Correlation Between Hf Foods and Brunswick
Can any of the company-specific risk be diversified away by investing in both Hf Foods and Brunswick at the same time? Although using a correlation coefficient on its own may not help to predict future stock returns, this module helps to understand the diversifiable risk of combining Hf Foods and Brunswick into the same portfolio, which is an essential part of the fundamental portfolio management process.
By analyzing existing cross correlation between Hf Foods Group and Brunswick, you can compare the effects of market volatilities on Hf Foods and Brunswick and check how they will diversify away market risk if combined in the same portfolio for a given time horizon. You can also utilize pair trading strategies of matching a long position in Hf Foods with a short position of Brunswick. Check out your portfolio center. Please also check ongoing floating volatility patterns of Hf Foods and Brunswick.
Diversification Opportunities for Hf Foods and Brunswick
Very weak diversification
The 3 months correlation between HFFG and Brunswick is 0.52. Overlapping area represents the amount of risk that can be diversified away by holding Hf Foods Group and Brunswick in the same portfolio, assuming nothing else is changed. The correlation between historical prices or returns on Brunswick and Hf Foods is a relative statistical measure of the degree to which these equity instruments tend to move together. The correlation coefficient measures the extent to which returns on Hf Foods Group are associated (or correlated) with Brunswick. Values of the correlation coefficient range from -1 to +1, where. The correlation of zero (0) is possible when the price movement of Brunswick has no effect on the direction of Hf Foods i.e., Hf Foods and Brunswick go up and down completely randomly.
Pair Corralation between Hf Foods and Brunswick
Given the investment horizon of 90 days Hf Foods Group is expected to generate 0.85 times more return on investment than Brunswick. However, Hf Foods Group is 1.18 times less risky than Brunswick. It trades about 0.25 of its potential returns per unit of risk. Brunswick is currently generating about 0.01 per unit of risk. If you would invest 333.00 in Hf Foods Group on September 4, 2024 and sell it today you would earn a total of 37.00 from holding Hf Foods Group or generate 11.11% return on investment over 90 days.

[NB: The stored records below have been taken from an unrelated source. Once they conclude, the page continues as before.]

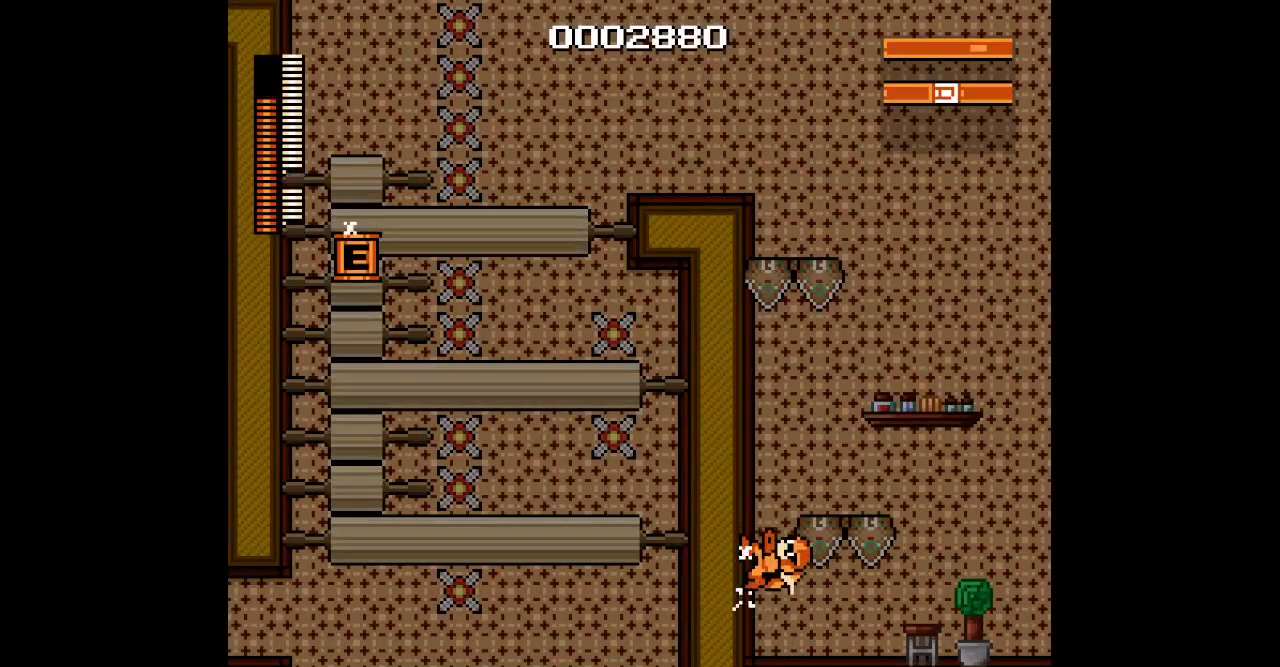
Gameplay with a controller; each line is a JSON object with the inputs held at the frame after it (dt_ms = milliseconds from this image to that frame). "events" lists button and stick changes between this image and that frame as [ms after this image, input, new state], when the widget could be followed in between. Not read: A B CIRCLE HOME L1 L3 R1 R3 X Y.
{"dt_ms": 500, "buttons": ["DPAD_LEFT"], "events": []}
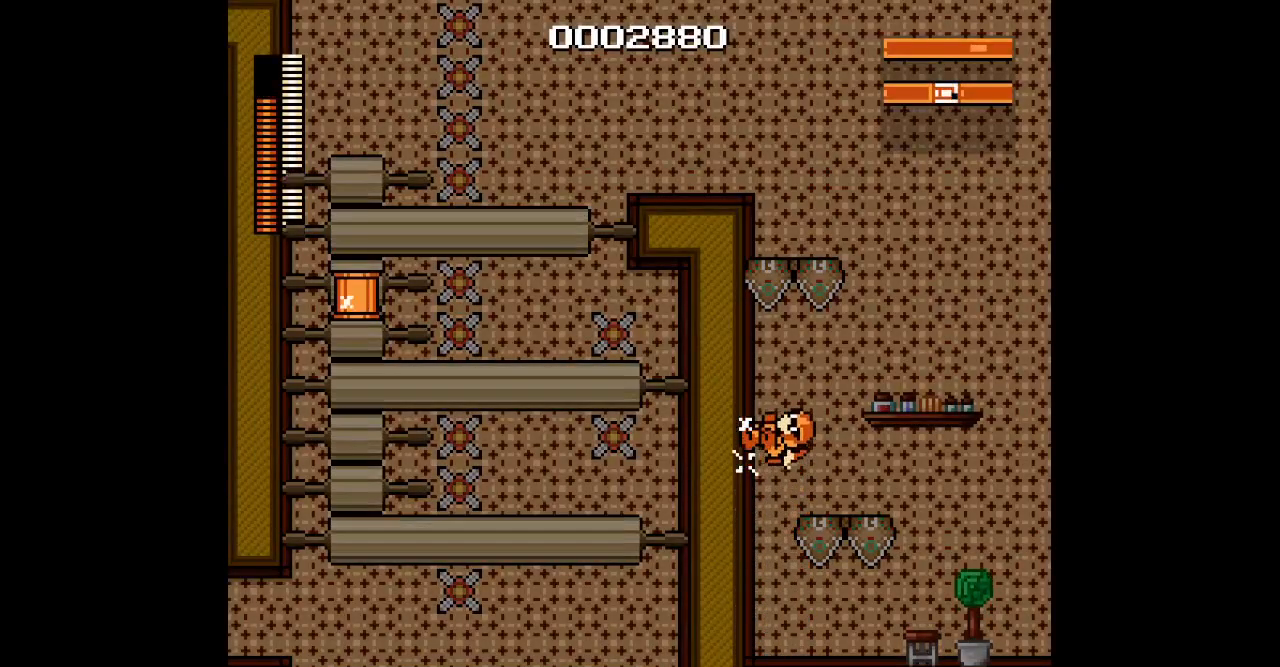
{"dt_ms": 500, "buttons": ["DPAD_RIGHT"], "events": [[267, "DPAD_RIGHT", "down"], [350, "DPAD_LEFT", "up"]]}
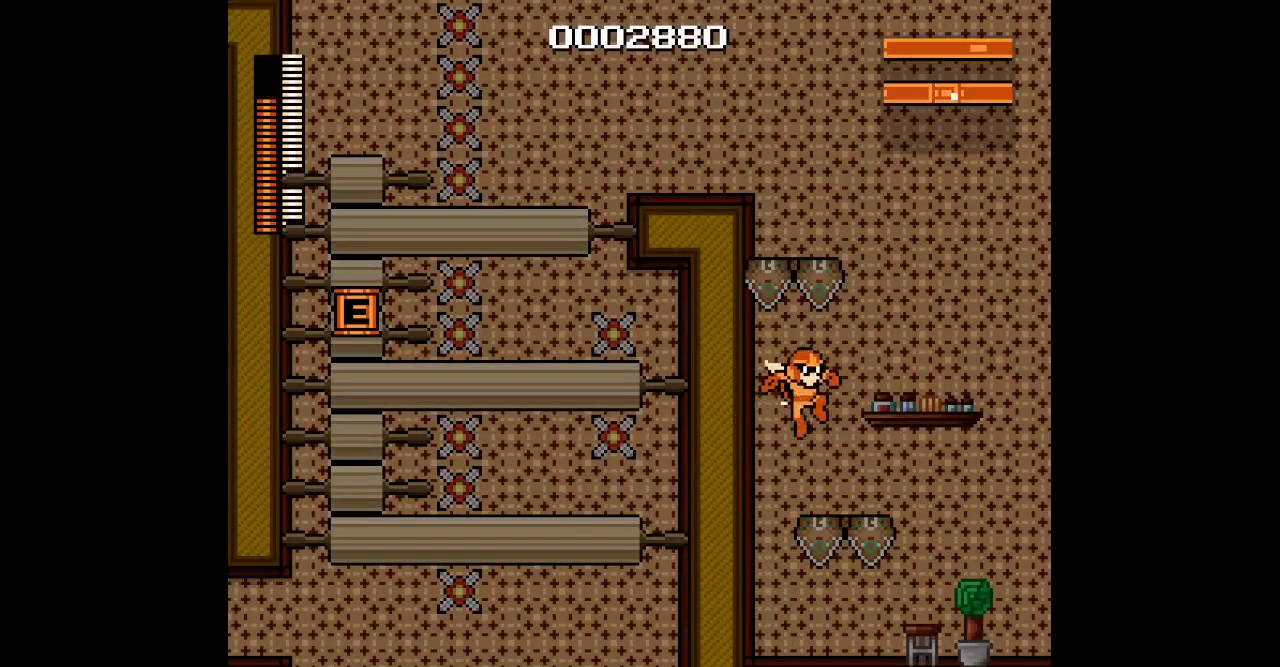
{"dt_ms": 500, "buttons": [], "events": [[250, "DPAD_RIGHT", "up"]]}
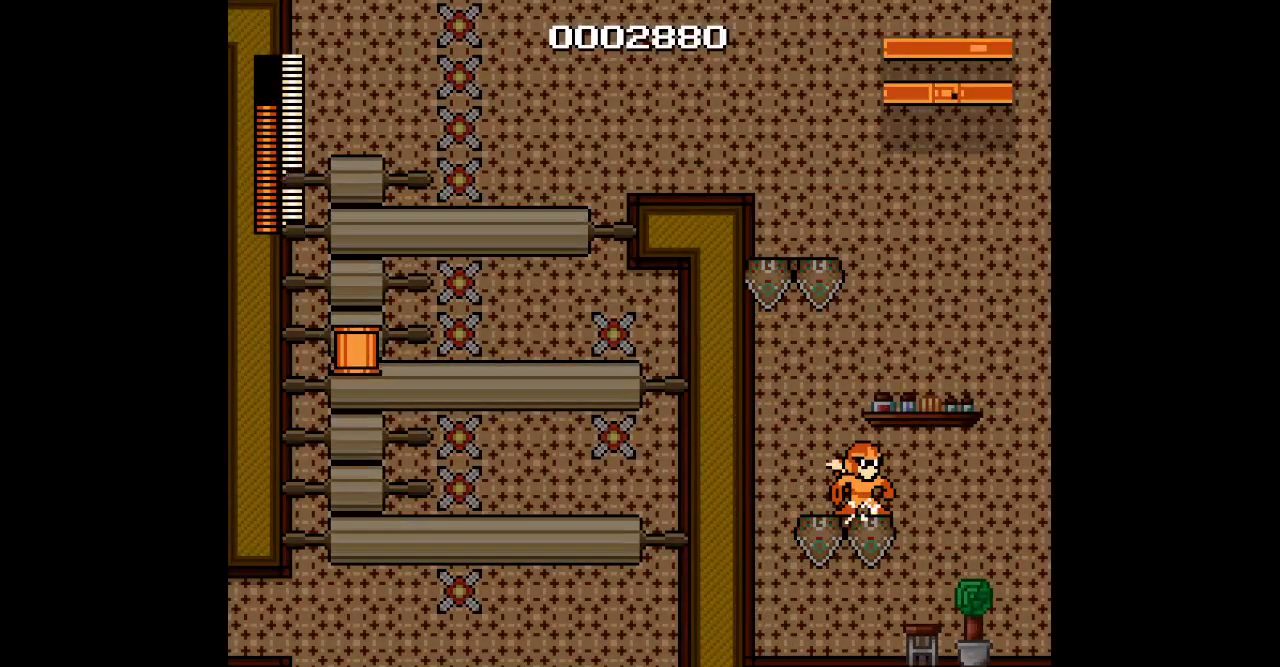
{"dt_ms": 500, "buttons": []}
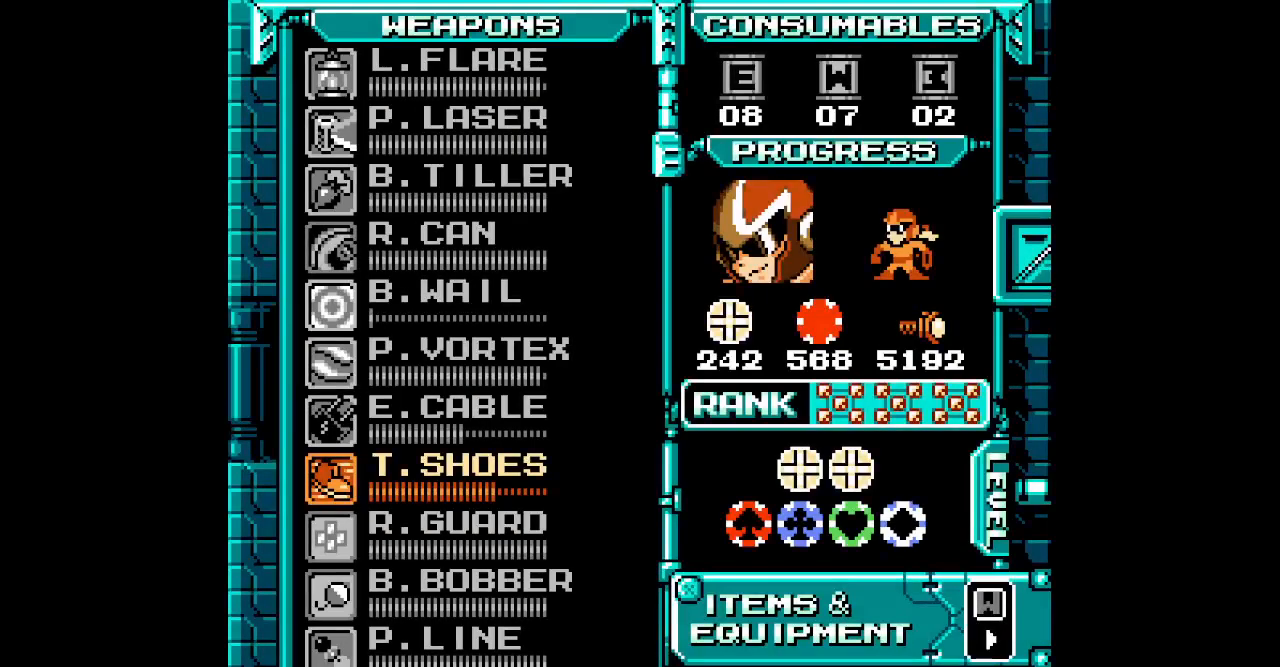
{"dt_ms": 500, "buttons": ["DPAD_UP"], "events": [[333, "DPAD_UP", "down"], [400, "DPAD_UP", "up"], [483, "DPAD_UP", "down"]]}
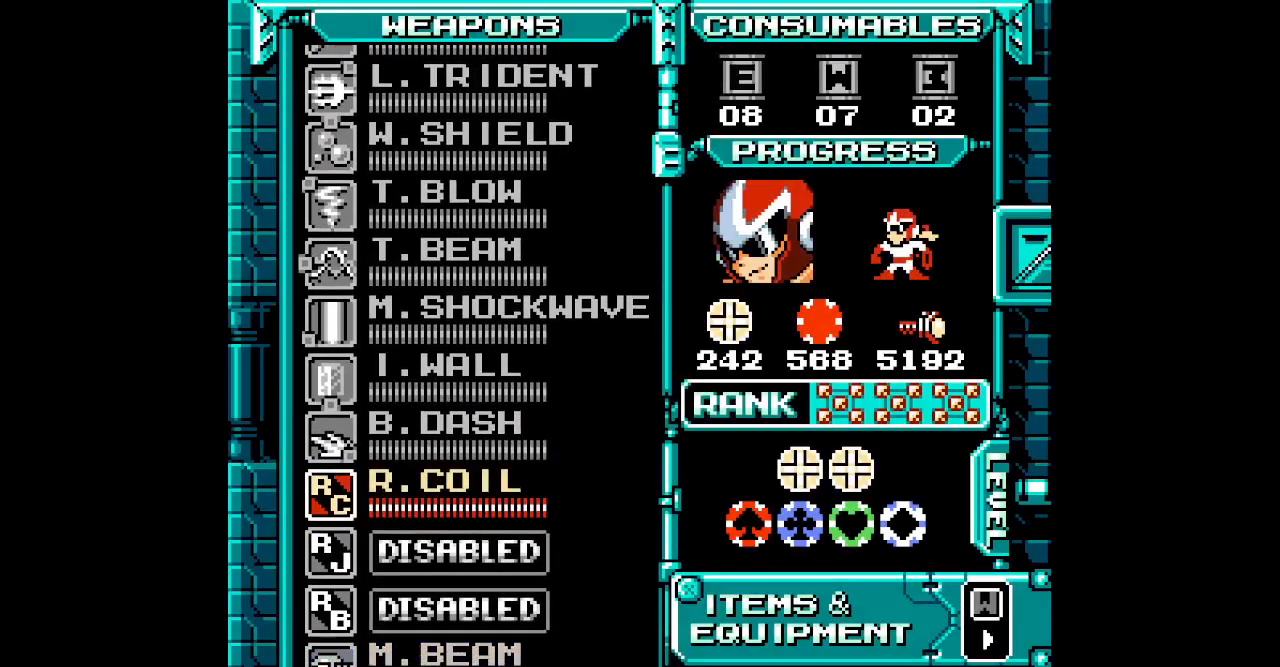
{"dt_ms": 1000, "buttons": []}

Time Period | 3 Months [change] |
Direction | Moves Together |
Strength | Weak |
Accuracy | 100.0% |
Values | Daily Returns |
Hf Foods Group vs. Brunswick
Performance |
Timeline |
Hf Foods Group |
Brunswick |
Hf Foods and Brunswick Volatility Contrast
Predicted Return Density |
Returns |
Pair Trading with Hf Foods and Brunswick
The main advantage of trading using opposite Hf Foods and Brunswick positions is that it hedges away some unsystematic risk. Because of two separate transactions, even if Hf Foods position performs unexpectedly, Brunswick can make up some of the losses. Pair trading also minimizes risk from directional movements in the market. For example, if an entire industry or sector drops because of unexpected headlines, the short position in Brunswick will offset losses from the drop in Brunswick's long position.Hf Foods vs. Innovative Food Hldg | Hf Foods vs. G Willi Food International | Hf Foods vs. Calavo Growers | Hf Foods vs. The Chefs Warehouse |
Brunswick vs. Thor Industries | Brunswick vs. BRP Inc | Brunswick vs. EZGO Technologies | Brunswick vs. Polaris Industries |
Check out your portfolio center.Note that this page's information should be used as a complementary analysis to find the right mix of equity instruments to add to your existing portfolios or create a brand new portfolio. You can also try the Analyst Advice module to analyst recommendations and target price estimates broken down by several categories.